The median age in the village was 46 years. 22.3% of residents were under the age of 18; 3.5% were between the ages of 18 and 24; 21% were from 25 to 44; 25.2% were from 45 to 64; and 27.7% were 65 years of age or older. The gender makeup of the village was 49.4% male and 50.6% female.

===2000 census===
As of the census of 2000, there were 177 people, 81 households, and 48 families residing in the village. The population density was 1,050.7 PD/sqmi. There were 90 housing units at an average density of 534.3 /sqmi. The racial makeup of the village was 100% White.

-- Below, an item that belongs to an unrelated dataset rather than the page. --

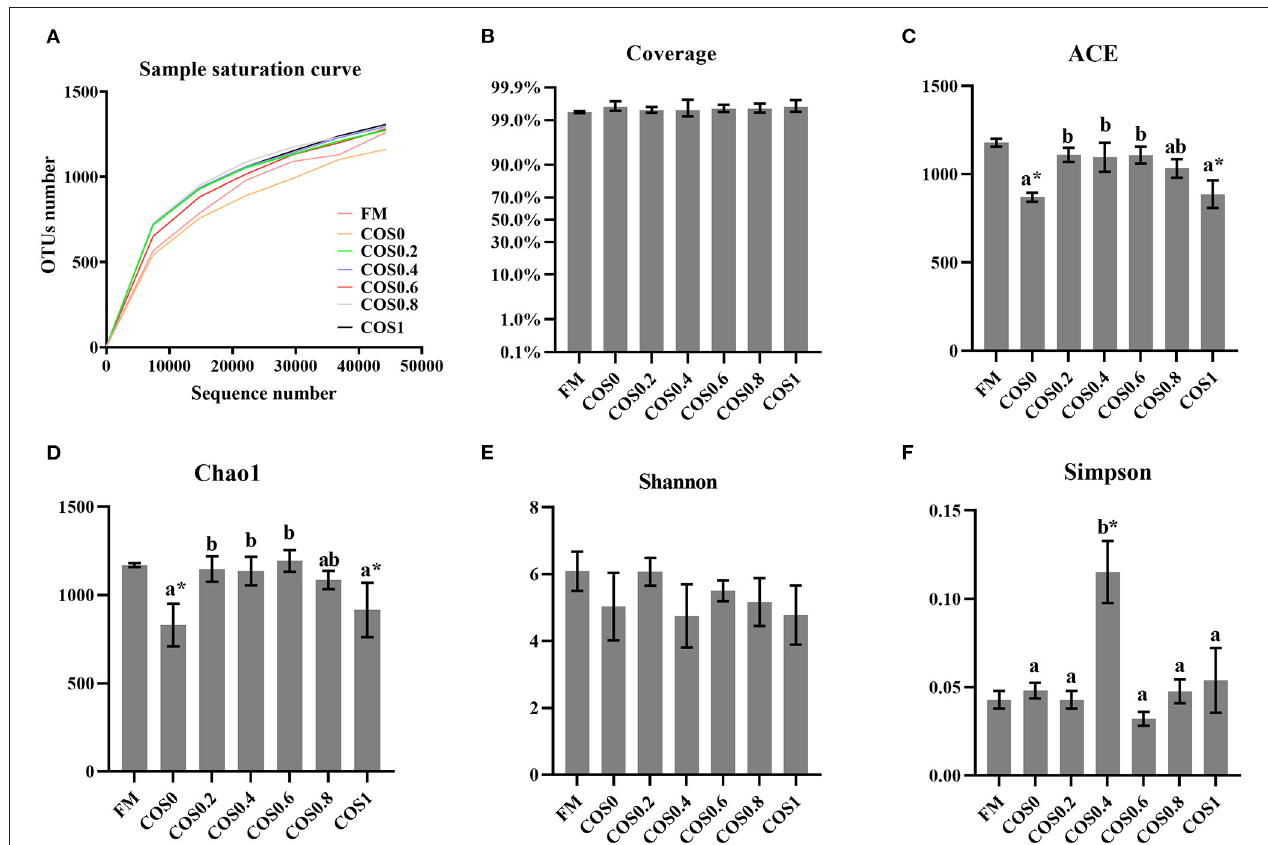
FIGURE 5 | (A) Sample saturation curve analysis of intestinal microbiota in hybrid grouper fed with experimental diets for 8 weeks. (B–F) Alpha diversity indices of intestinal microbiota in hybrid grouper fed with experimental diets for 8 weeks. Values are means ± SEM ( n = 3). Values in the same row with different superscript letters mean significantly different among COS-containing groups ( P < 0.05). The superscript * indicates that this COS-containing group is significantly different from FM group ( P <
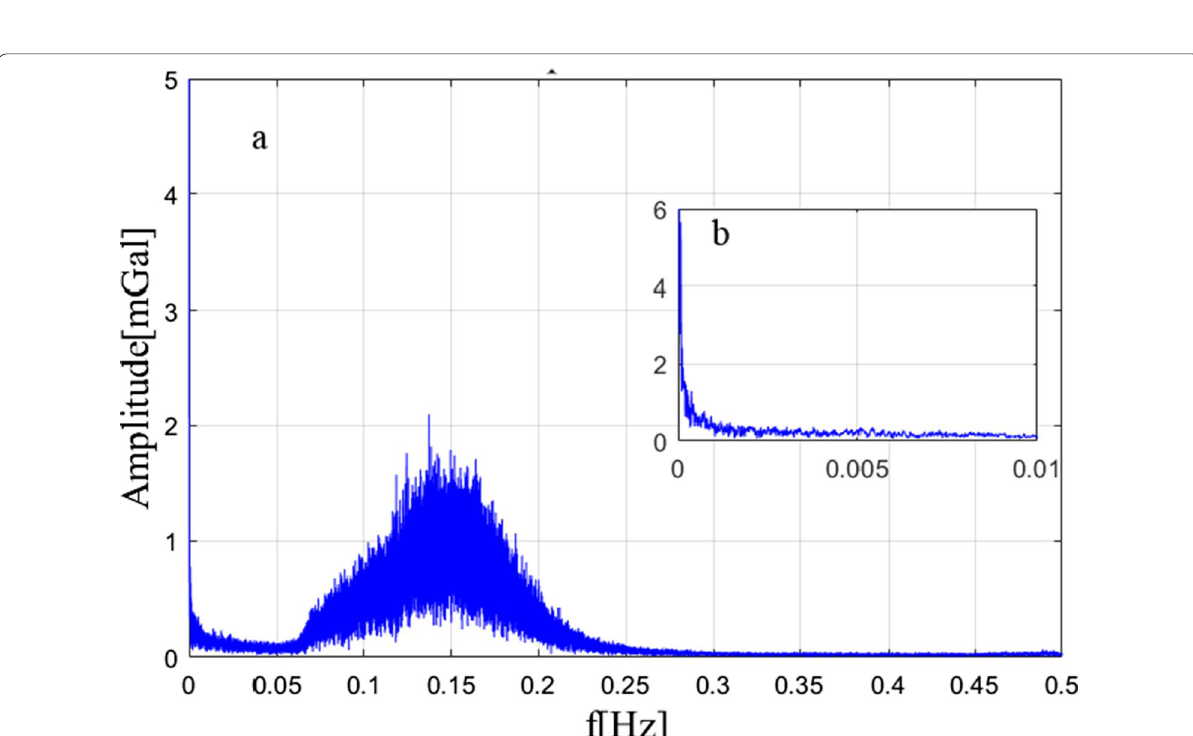
Fig. 11 a Fourier time–frequency analysis of the specific force of the entire voyage. b Enlarged view of the low-frequency band of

There were 81 households, out of which 23.5% had children under the age of 18 living with them, 55.6% were married couples living together, 3.7% had a female householder with no husband present, and 40.7% were non-families. 40.7% of all households were made up of individuals, and 25.9% had someone living alone who was 65 years of age or older. The average household size was 2.19 and the average family size was 2.98.

In the village, the population was spread out, with 24.3% under the age of 18, 3.4% from 18 to 24, 19.8% from 25 to 44, 24.9% from 45 to 64, and 27.7% who were 65 years of age or older. The median age was 47 years. For every 100 females, there were 75.2 males. For every 100 females age 18 and over, there were 74.0 males.

As of 2000 the median income for a household in the village was $23,333, and the median income for a family was $33,750. Males had a median income of $22,386 versus $19,167 for females. The per capita income for the village was $15,843. About 8.3% of families and 11.3% of the population were below the poverty line, including none of those under the age of eighteen and 16.4% of those 65 or over.